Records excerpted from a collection
- - -
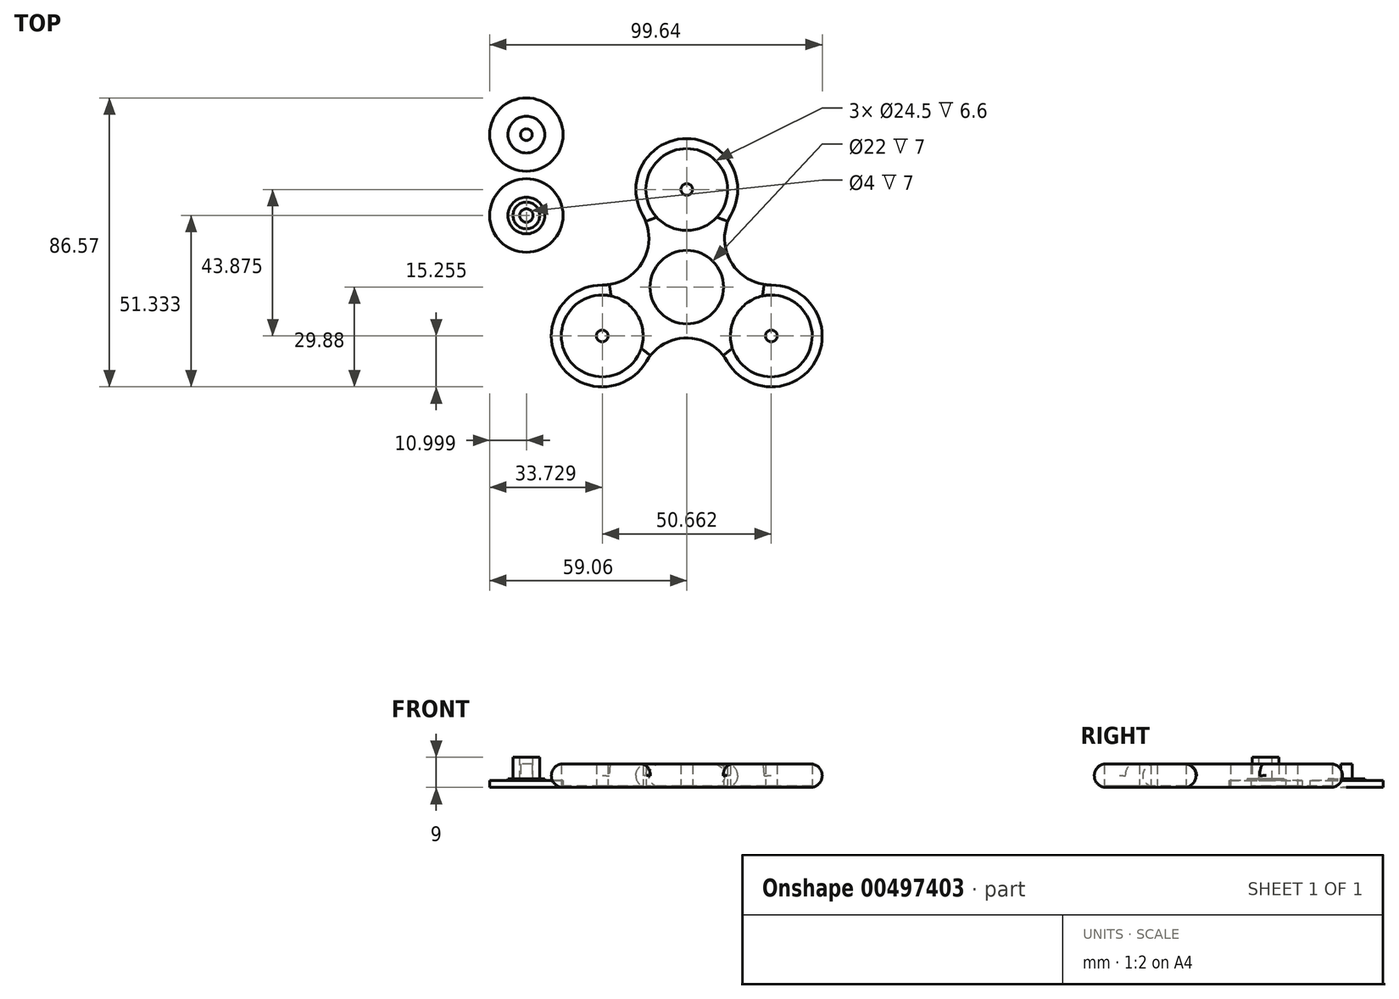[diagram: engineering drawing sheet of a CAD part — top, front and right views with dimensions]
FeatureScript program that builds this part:
annotation { "Feature Type Name" : "Feature", "Feature Type Description" : "" }
export const myFeature = defineFeature(function(context is Context, id is Id, definition is map)
    precondition{}
    {
        {
            var Q0;
            Q0=qCreatedBy(makeId("Top.planeOp"),FACE);
            var sketch = newSketch(context, id + "F0", { "sketchPlane" : qUnion([Q0])});
            skCircle(sketch, "E0", {"center": v(0, 0) * mm, "radius": 11 * mm});
            skCircle(sketch, "E1", {"center": v(0, 0) * mm, "radius": 14 * mm});
            skCircle(sketch, "E2", {"center": v(0, 29.25) * mm, "radius": 12.25 * mm});
            skCircle(sketch, "E3", {"center": v(0, 29.25) * mm, "radius": 1.75 * mm});
            skCircle(sketch, "E4", {"center": v(0, 29.25) * mm, "radius": 15.25 * mm});
            skCircle(sketch, "E5.1.0", {"center": v(-25.33, -14.62) * mm, "radius": 15.25 * mm});
            skCircle(sketch, "E5.1.1", {"center": v(-25.33, -14.62) * mm, "radius": 1.75 * mm});
            skCircle(sketch, "E5.1.2", {"center": v(-25.33, -14.62) * mm, "radius": 12.25 * mm});
            skCircle(sketch, "E5.2.0", {"center": v(25.33, -14.62) * mm, "radius": 15.25 * mm});
            skCircle(sketch, "E5.2.1", {"center": v(25.33, -14.62) * mm, "radius": 1.75 * mm});
            skCircle(sketch, "E5.2.2", {"center": v(25.33, -14.62) * mm, "radius": 12.25 * mm});
            skArc(sketch, "E6", {"start": v(-25.33, 0.63) * mm, "mid": v(-13.2, 7.62) * mm, "end": v(-13.2, 21.62) * mm});
            skArc(sketch, "E7.1.0", {"start": v(12.12, -22.25) * mm, "mid": v(0, -15.25) * mm, "end": v(-12.12, -22.25) * mm});
            skArc(sketch, "E7.2.0", {"start": v(13.2, 21.63) * mm, "mid": v(13.2, 7.63) * mm, "end": v(25.33, 0.63) * mm});
            skSolve(sketch);
        }
        {
            var Q0;
            Q0=makeQuery(id+"F0.imprint","IMPRINT",FACE,{"disambiguationData":[TD([[makeQuery(id+"F0.imprint","IMPRINT",EDGE,{"derivedFrom":sQuery(id+"F0.wireOp",EDGE,"E2")}),-1.0]])]});
            var Q1;
            {var subQ5=sQuery(id+"F0.wireOp",EDGE,"E6");Q1=makeQuery(id+"F0.imprint","IMPRINT",FACE,{"disambiguationData":[TD([[makeQuery(id+"F0.imprint","IMPRINT",EDGE,{"derivedFrom":subQ5}),-1.0]])]});}
            var Q2;
            Q2=makeQuery(id+"F0.imprint","IMPRINT",FACE,{"disambiguationData":[TD([[makeQuery(id+"F0.imprint","IMPRINT",EDGE,{"derivedFrom":sQuery(id+"F0.wireOp",EDGE,"E0")}),-1.0]])]});
            var Q3;
            {var subQ5=sQuery(id+"F0.wireOp",EDGE,"E7.2.0");Q3=makeQuery(id+"F0.imprint","IMPRINT",FACE,{"disambiguationData":[TD([[makeQuery(id+"F0.imprint","IMPRINT",EDGE,{"derivedFrom":subQ5}),-1.0]])]});}
            var Q4;
            Q4=makeQuery(id+"F0.imprint","IMPRINT",FACE,{"disambiguationData":[TD([[makeQuery(id+"F0.imprint","IMPRINT",EDGE,{"derivedFrom":sQuery(id+"F0.wireOp",EDGE,"E5.2.2")}),-1.0]])]});
            var Q5;
            {var subQ5=sQuery(id+"F0.wireOp",EDGE,"E7.1.0");Q5=makeQuery(id+"F0.imprint","IMPRINT",FACE,{"disambiguationData":[TD([[makeQuery(id+"F0.imprint","IMPRINT",EDGE,{"derivedFrom":subQ5}),-1.0]])]});}
            var Q6;
            Q6=makeQuery(id+"F0.imprint","IMPRINT",FACE,{"disambiguationData":[TD([[makeQuery(id+"F0.imprint","IMPRINT",EDGE,{"derivedFrom":sQuery(id+"F0.wireOp",EDGE,"E5.1.2")}),-1.0]])]});
            extrude(context, id + "F1", {"entities" : qUnion([Q0, Q1, Q2, Q3, Q4, Q5, Q6]), "depth" : 7 * mm});
        }
        {
            var Q0;
            Q0=makeQuery(id+"F0.imprint","IMPRINT",FACE,{"disambiguationData":[TD([[makeQuery(id+"F0.imprint","IMPRINT",EDGE,{"derivedFrom":sQuery(id+"F0.wireOp",EDGE,"E2")}),1.0]])]});
            var Q1;
            Q1=makeQuery(id+"F0.imprint","IMPRINT",FACE,{"disambiguationData":[TD([[makeQuery(id+"F0.imprint","IMPRINT",EDGE,{"derivedFrom":sQuery(id+"F0.wireOp",EDGE,"E5.1.1")}),-1.0]])]});
            var Q2;
            Q2=makeQuery(id+"F0.imprint","IMPRINT",FACE,{"disambiguationData":[TD([[makeQuery(id+"F0.imprint","IMPRINT",EDGE,{"derivedFrom":sQuery(id+"F0.wireOp",EDGE,"E5.2.1")}),-1.0]])]});
            extrude(context, id + "F2", {"entities" : qUnion([Q0, Q1, Q2]), "operationType" : NewBodyOperationType.ADD, "depth" : 0.4 * mm});
        }
        {
            var Q0;
            Q0=makeQuery(id+"F0.imprint","IMPRINT",FACE,{"disambiguationData":[TD([[makeQuery(id+"F0.imprint","IMPRINT",EDGE,{"derivedFrom":sQuery(id+"F0.wireOp",EDGE,"E3")}),1.0]])]});
            var Q1;
            Q1=makeQuery(id+"F0.imprint","IMPRINT",FACE,{"disambiguationData":[TD([[makeQuery(id+"F0.imprint","IMPRINT",EDGE,{"derivedFrom":sQuery(id+"F0.wireOp",EDGE,"E5.1.1")}),1.0]])]});
            var Q2;
            Q2=makeQuery(id+"F0.imprint","IMPRINT",FACE,{"disambiguationData":[TD([[makeQuery(id+"F0.imprint","IMPRINT",EDGE,{"derivedFrom":sQuery(id+"F0.wireOp",EDGE,"E5.2.1")}),1.0]])]});
            extrude(context, id + "F3", {"entities" : qUnion([Q0, Q1, Q2]), "operationType" : NewBodyOperationType.ADD, "depth" : 7 * mm});
        }
        {
            var Q0;
            Q0=makeQuery(id+"F1.opExtrude","CAP_EDGE",EDGE,{"disambiguationData":[OSD([sQuery(id+"F0.wireOp",EDGE,"E5.1.0")])],"isStart":false});
            var Q1;
            Q1=makeQuery(id+"F1.opExtrude","CAP_EDGE",EDGE,{"disambiguationData":[OSD([sQuery(id+"F0.wireOp",EDGE,"E5.1.0")])],"isStart":true});
            fillet(context, id + "F4", {"entities" : qUnion([Q0, Q1]), "radius" : 3.5 * mm, "tangentPropagation" : true, "allowEdgeOverflow" : false});
        }
        {
            var Q0;
            Q0=qCreatedBy(makeId("Top.planeOp"),FACE);
            var sketch = newSketch(context, id + "F5", { "sketchPlane" : qUnion([Q0])});
            skCircle(sketch, "E8", {"center": v(-48.06, 21.45) * mm, "radius": 11 * mm});
            skCircle(sketch, "E9", {"center": v(-48.06, 45.69) * mm, "radius": 11 * mm});
            skSolve(sketch);
        }
        {
            var Q0;
            Q0=makeQuery(id+"F5.imprint","IMPRINT",FACE,{"disambiguationData":[TD([[makeQuery(id+"F5.imprint","IMPRINT",EDGE,{"derivedFrom":sQuery(id+"F5.wireOp",EDGE,"E8")}),1.0]])]});
            var Q1;
            Q1=makeQuery(id+"F5.imprint","IMPRINT",FACE,{"disambiguationData":[TD([[makeQuery(id+"F5.imprint","IMPRINT",EDGE,{"derivedFrom":sQuery(id+"F5.wireOp",EDGE,"E9")}),1.0]])]});
            extrude(context, id + "F6", {"entities" : qUnion([Q0, Q1]), "depth" : 2 * mm});
        }
        {
            var Q0;
            Q0=makeQuery(id+"F6.opExtrude","CAP_FACE",FACE,{"disambiguationData":[OSD([sQuery(id+"F5.wireOp",EDGE,"E8")])],"isStart":false});
            var sketch = newSketch(context, id + "F7", { "sketchPlane" : qUnion([Q0])});
            skCircle(sketch, "E10", {"center": v(-48.06, 21.45) * mm, "radius": 4 * mm});
            skSolve(sketch);
        }
        {
            var Q0;
            Q0=makeQuery(id+"F7.imprint","IMPRINT",FACE,{"disambiguationData":[TD([[makeQuery(id+"F7.imprint","IMPRINT",EDGE,{"derivedFrom":sQuery(id+"F7.wireOp",EDGE,"E10")}),1.0]])]});
            extrude(context, id + "F8", {"entities" : qUnion([Q0]), "operationType" : NewBodyOperationType.ADD, "depth" : 7 * mm});
        }
        {
            var Q0;
            Q0=makeQuery(id+"F8.opExtrude","CAP_FACE",FACE,{"disambiguationData":[OSD([sQuery(id+"F7.wireOp",EDGE,"E10")])],"isStart":false});
            var sketch = newSketch(context, id + "F9", { "sketchPlane" : qUnion([Q0])});
            skCircle(sketch, "E11", {"center": v(-48.06, 21.45) * mm, "radius": 2 * mm});
            skSolve(sketch);
        }
        {
            var Q0;
            Q0=makeQuery(id+"F9.imprint","IMPRINT",FACE,{"disambiguationData":[TD([[makeQuery(id+"F9.imprint","IMPRINT",EDGE,{"derivedFrom":sQuery(id+"F9.wireOp",EDGE,"E11")}),1.0]])]});
            extrude(context, id + "F10", {"entities" : qUnion([Q0]), "operationType" : NewBodyOperationType.REMOVE, "oppositeDirection" : true, "depth" : 7 * mm});
        }
        {
            var Q0;
            Q0=makeQuery(id+"F6.opExtrude","CAP_FACE",FACE,{"disambiguationData":[OSD([sQuery(id+"F5.wireOp",EDGE,"E9")])],"isStart":false});
            var sketch = newSketch(context, id + "F11", { "sketchPlane" : qUnion([Q0])});
            skCircle(sketch, "E12", {"center": v(-48.06, 45.69) * mm, "radius": 1.75 * mm});
            skSolve(sketch);
        }
        {
            var Q0;
            Q0 = qSketchRegion(id + "F11", true);
            extrude(context, id + "F12", {"entities" : qUnion([Q0]), "operationType" : NewBodyOperationType.ADD, "depth" : 5 * mm});
        }
        {
            var Q0;
            Q0=makeQuery(id+"F6.opExtrude","CAP_FACE",FACE,{"disambiguationData":[OSD([sQuery(id+"F5.wireOp",EDGE,"E8")])],"isStart":false});
            var sketch = newSketch(context, id + "F13", { "sketchPlane" : qUnion([Q0])});
            skCircle(sketch, "E13", {"center": v(-48.06, 21.45) * mm, "radius": 5.5 * mm});
            skCircle(sketch, "E14", {"center": v(-48.06, 45.69) * mm, "radius": 5.5 * mm});
            skSolve(sketch);
        }
        {
            var Q0;
            Q0=makeQuery(id+"F13.imprint","IMPRINT",FACE,{"disambiguationData":[TD([[makeQuery(id+"F13.imprint","IMPRINT",EDGE,{"derivedFrom":sQuery(id+"F13.wireOp",EDGE,"E14")}),1.0]])]});
            var Q1;
            Q1=makeQuery(id+"F13.imprint","IMPRINT",FACE,{"disambiguationData":[TD([[makeQuery(id+"F13.imprint","IMPRINT",EDGE,{"derivedFrom":sQuery(id+"F13.wireOp",EDGE,"E13")}),1.0]])]});
            extrude(context, id + "F14", {"entities" : qUnion([Q0, Q1]), "operationType" : NewBodyOperationType.ADD, "depth" : 0.5 * mm});
        }
    });
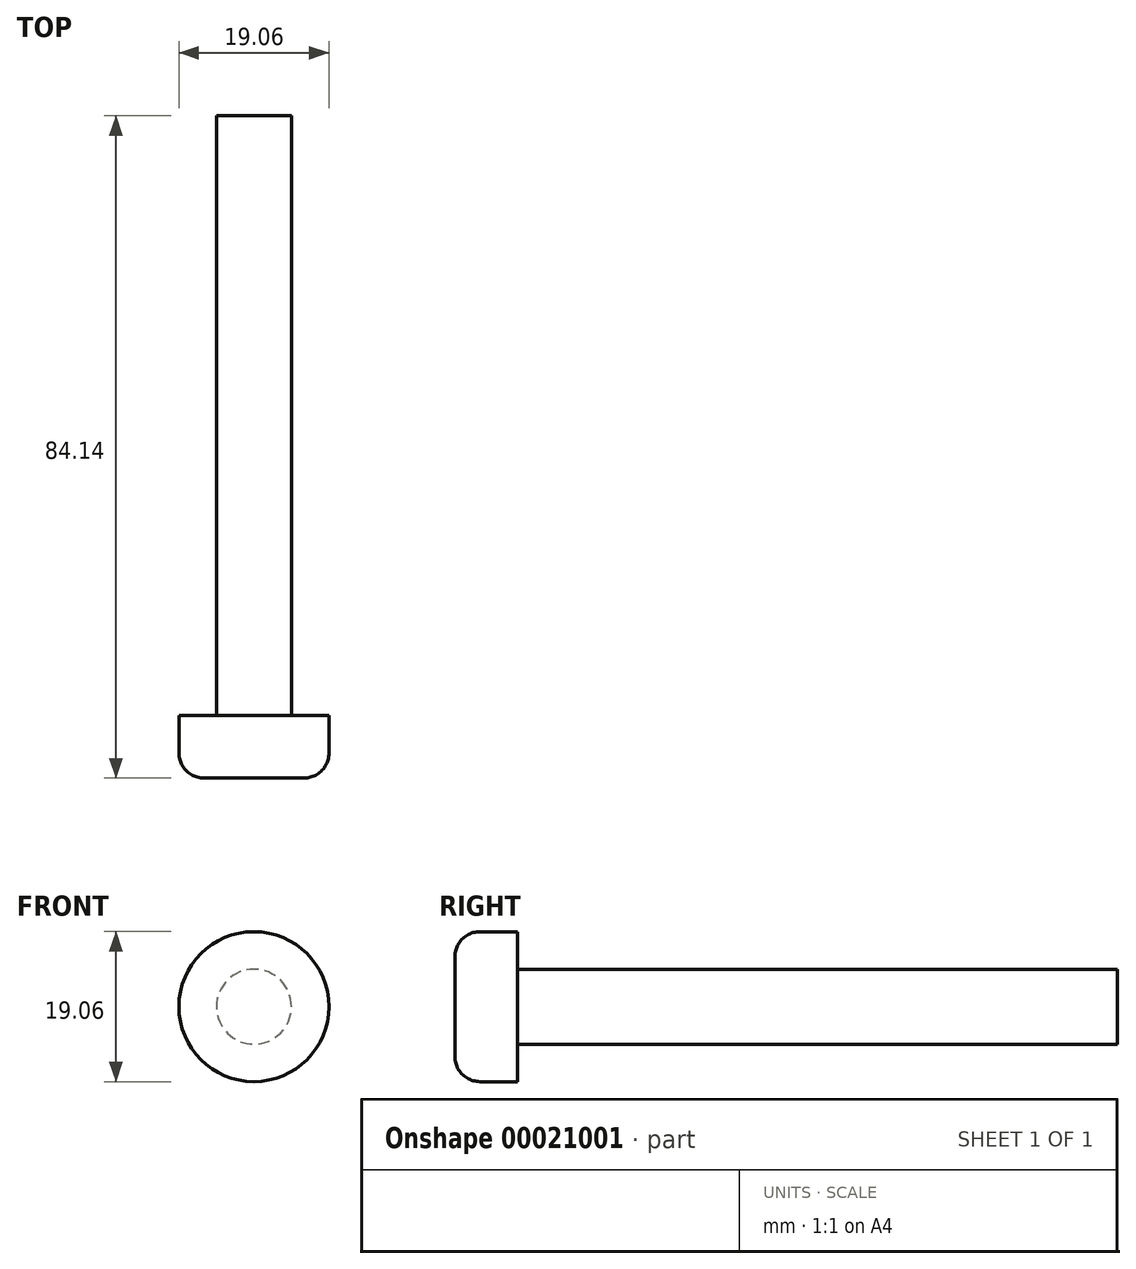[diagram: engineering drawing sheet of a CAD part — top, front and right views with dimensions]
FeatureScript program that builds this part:
annotation { "Feature Type Name" : "Feature", "Feature Type Description" : "" }
export const myFeature = defineFeature(function(context is Context, id is Id, definition is map)
    precondition{}
    {
        {
            var Q0;
            Q0=qCreatedBy(makeId("Front.planeOp"),FACE);
            var sketch = newSketch(context, id + "F0", { "sketchPlane" : qUnion([Q0])});
            skCircle(sketch, "E0", {"center": v(0, 0) * mm, "radius": 9.53 * mm});
            skSolve(sketch);
        }
        {
            var Q0;
            Q0=makeQuery(id+"F0.imprint","IMPRINT",FACE,{"disambiguationData":[TD([[makeQuery(id+"F0.imprint","IMPRINT",EDGE,{"derivedFrom":sQuery(id+"F0.wireOp",EDGE,"E0")}),1.0]])]});
            extrude(context, id + "F1", {"entities" : qUnion([Q0]), "depth" : 1.59 * mm});
        }
        {
            var Q0;
            Q0=qCreatedBy(makeId("Front.planeOp"),FACE);
            cPlane(context, id + "F2", {"entities" : qUnion([Q0]), "cplaneType" : CPlaneType.OFFSET, "offset" : 1.59 * mm, "width" : 152.4 * mm, "height" : 152.4 * mm});
        }
        {
            var Q0;
            Q0=qCreatedBy(id+"F2.planeOp",FACE);
            var sketch = newSketch(context, id + "F3", { "sketchPlane" : qUnion([Q0])});
            skCircle(sketch, "E1", {"center": v(0, 0) * mm, "radius": 9.53 * mm});
            skSolve(sketch);
        }
        {
            var Q0;
            Q0=makeQuery(id+"F3.imprint","IMPRINT",FACE,{"disambiguationData":[TD([[makeQuery(id+"F3.imprint","IMPRINT",EDGE,{"derivedFrom":sQuery(id+"F3.wireOp",EDGE,"E1")}),1.0]])]});
            extrude(context, id + "F4", {"entities" : qUnion([Q0]), "operationType" : NewBodyOperationType.ADD, "depth" : 6.35 * mm});
        }
        {
            var Q0;
            Q0=qCreatedBy(makeId("Front.planeOp"),FACE);
            var sketch = newSketch(context, id + "F5", { "sketchPlane" : qUnion([Q0])});
            skCircle(sketch, "E2", {"center": v(0, 0) * mm, "radius": 4.76 * mm});
            skSolve(sketch);
        }
        {
            var Q0;
            Q0=makeQuery(id+"F5.imprint","IMPRINT",FACE,{"disambiguationData":[TD([[makeQuery(id+"F5.imprint","IMPRINT",EDGE,{"derivedFrom":sQuery(id+"F5.wireOp",EDGE,"E2")}),1.0]])]});
            extrude(context, id + "F6", {"entities" : qUnion([Q0]), "oppositeDirection" : true, "depth" : 76.2 * mm});
        }
        {
            var Q0;
            Q0=makeQuery(id+"F4.opExtrude","CAP_EDGE",EDGE,{"disambiguationData":[OSD([sQuery(id+"F3.wireOp",EDGE,"E1")])],"isStart":false});
            fillet(context, id + "F7", {"entities" : qUnion([Q0]), "radius" : 3.17 * mm, "tangentPropagation" : true, "allowEdgeOverflow" : false});
        }
    });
- - -
REQUEST.
Extract each line of the entries above that contains the string "newSketch".

RESULT.
            var sketch = newSketch(context, id + "F0", { "sketchPlane" : qUnion([Q0])});
            var sketch = newSketch(context, id + "F5", { "sketchPlane" : qUnion([Q0])});
            var sketch = newSketch(context, id + "F7", { "sketchPlane" : qUnion([Q0])});
            var sketch = newSketch(context, id + "F9", { "sketchPlane" : qUnion([Q0])});
            var sketch = newSketch(context, id + "F11", { "sketchPlane" : qUnion([Q0])});
            var sketch = newSketch(context, id + "F13", { "sketchPlane" : qUnion([Q0])});
            var sketch = newSketch(context, id + "F0", { "sketchPlane" : qUnion([Q0])});
            var sketch = newSketch(context, id + "F3", { "sketchPlane" : qUnion([Q0])});
            var sketch = newSketch(context, id + "F5", { "sketchPlane" : qUnion([Q0])});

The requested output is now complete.